Para onde correr ao contratar um plano de saúde por conta própria?
Segundo dados da ANS, 67,6% dos planos de saúde contratados no Brasil são por intermédio de empresas. Isso significa que, a cada três planos, dois são empresariais. Os planos de saúde individuais representam apenas 18,9%, seguidos pelos planos coletivos por adesão, com apenas 13,2% das contratações.
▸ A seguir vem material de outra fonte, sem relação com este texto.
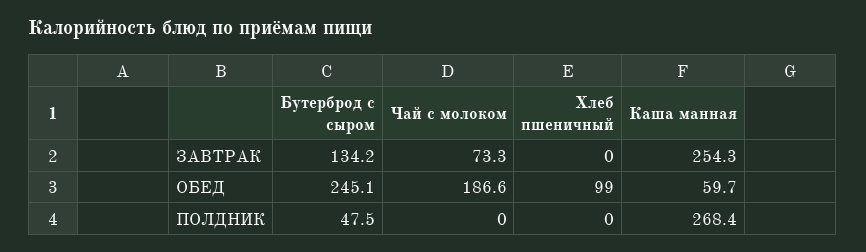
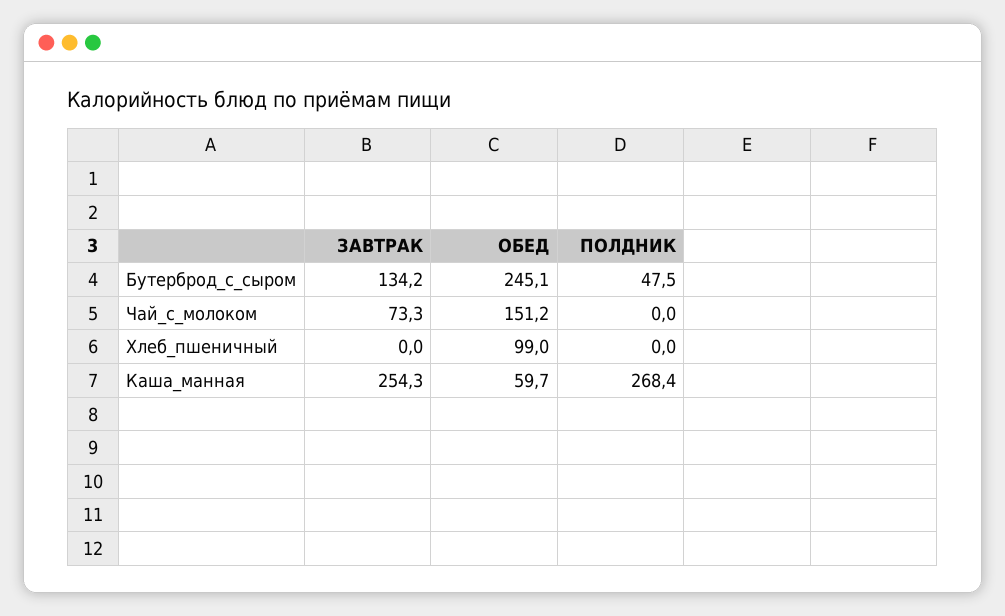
Чай с молоком, ОБЕД: 186.6 -> 151.2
Percebe-se que, por aqui, contratar um plano de saúde por conta própria ainda não é tão comum. Por isso, trazemos todas as informações de que você precisa para fazer uma boa contratação.
O que considerar ao contratar um plano de saúde por conta própria?
1) Tipo de contrato do plano de saúde
Há diversas possibilidades para contratar um plano de saúde por conta própria:
Individual
O plano individual é aquele em que as operadoras de saúde oferecem serviços moldados para pessoas físicas. Esses clientes podem contratar planos para si mesmos ou para a família. Os planos individuais têm seu reajuste limitado anualmente pela ANS.
Coletivo por adesão
Você é associado a algum sindicato ou pertence a alguma entidade de classe? Então poderá contratar um plano de saúde parceiro da organização. A modalidade de plano oferecida para esses grupos civis é a dos coletivos por adesão.
MEI
Outra possibilidade de contratação de plano de saúde é por meio do registro de MEI. É bastante comum que profissionais sem vínculo com uma pessoa jurídica criem seu próprio CNPJ para prestar serviços legalmente. Se esse é o seu caso, saiba que hoje em dia existem planos voltados para o microempreendedor individual.
Contudo, a contratação nessa modalidade só será permitida se:
- seu CNPJ estiver há mais de 6 meses ativo;
- você tiver pelo menos um dependente para incluir no plano.
2) Carência do plano: há diferenças entre os tipos de contratação?
As carências do plano de saúde têm um teto máximo determinado pela ANS para os seguintes procedimentos:
- 24 horas: Casos de urgência, acidentes pessoais ou complicações no processo gestacional, e emergência, risco imediato à vida ou lesões irreparáveis.
- 24 meses: Doenças e lesões preexistentes (quando contratou o plano de saúde, a pessoa já sabia possuir).
- 300 dias: Partos a termo, excluídos os partos prematuros.
- 180 dias: Demais situações.
Isso significa que seu plano de saúde não pode estipular um prazo maior do que os citados acima para tais procedimentos.
Mas, no geral, os beneficiários dos planos coletivos têm algumas vantagens em relação aos beneficiários dos planos individuais. Por exemplo:
- Para os planos coletivos por adesão com até 30 beneficiários – a carência deixa de ser obrigatória para quem entra nos primeiros 30 dias da contratação pelo sindicato.
- Para os planos coletivos por adesão com mais de 30 pessoas – não há carência alguma.
O que ninguém te conta sobre a carência do plano de saúde
Algo que nem todo mundo sabe é que você não precisa cumprir carência toda vez que mudar seu plano. Logo, se você tiver um plano ativo e pedir portabilidade para outro, a carência seguirá o prazo do contrato mais antigo.
3) Economize na hora de contratar o plano de saúde com essas dicas
Contratar um plano de saúde por conta própria significa que você pagará muito mais caro pelo plano de saúde? Errado. Se você seguir as dicas abaixo, dá para economizar um bom dinheiro na mensalidade. Confira:
Portabilidade do plano
Todo ano, os planos de saúde sofrem reajustes (muito acima da inflação) na mensalidade. Além disso, a partir dos seus 19 anos de vida, seu plano terá um aumento no valor por faixa etária.
Logo, se o seu plano de saúde está pesando no bolso, considere fazer a portabilidade para outra prestadora. Geralmente, as condições oferecidas pelas empresas concorrentes são muito vantajosas para você fazer a migração. Aliás, você ainda pode tentar negociar outros benefícios.
Tipo de cobertura do plano
Analisar a cobertura do plano é essencial para contratar um serviço alinhado ao seu estilo de vida e às suas reais necessidades.
Existem diferentes coberturas de planos de saúde justamente para atender diferentes públicos:
- assistência ambulatorial;
- hospitalar (enfermaria ou quarto);
- hospitalar com obstetrícia;
- referência;
- odontologia;
- abrangência internacional, nacional ou regional.
O plano de saúde referência é o que inclui o mais completo rol de procedimentos. É também considerado por muitas pessoas como a melhor opção. Mas faça uma análise rápida: se você já tem filhos ou não pretende tê-los, realmente precisa de um plano com cobertura obstetrícia? Esse tipo de análise vai ajudar a economizar muito na contratação do seu plano.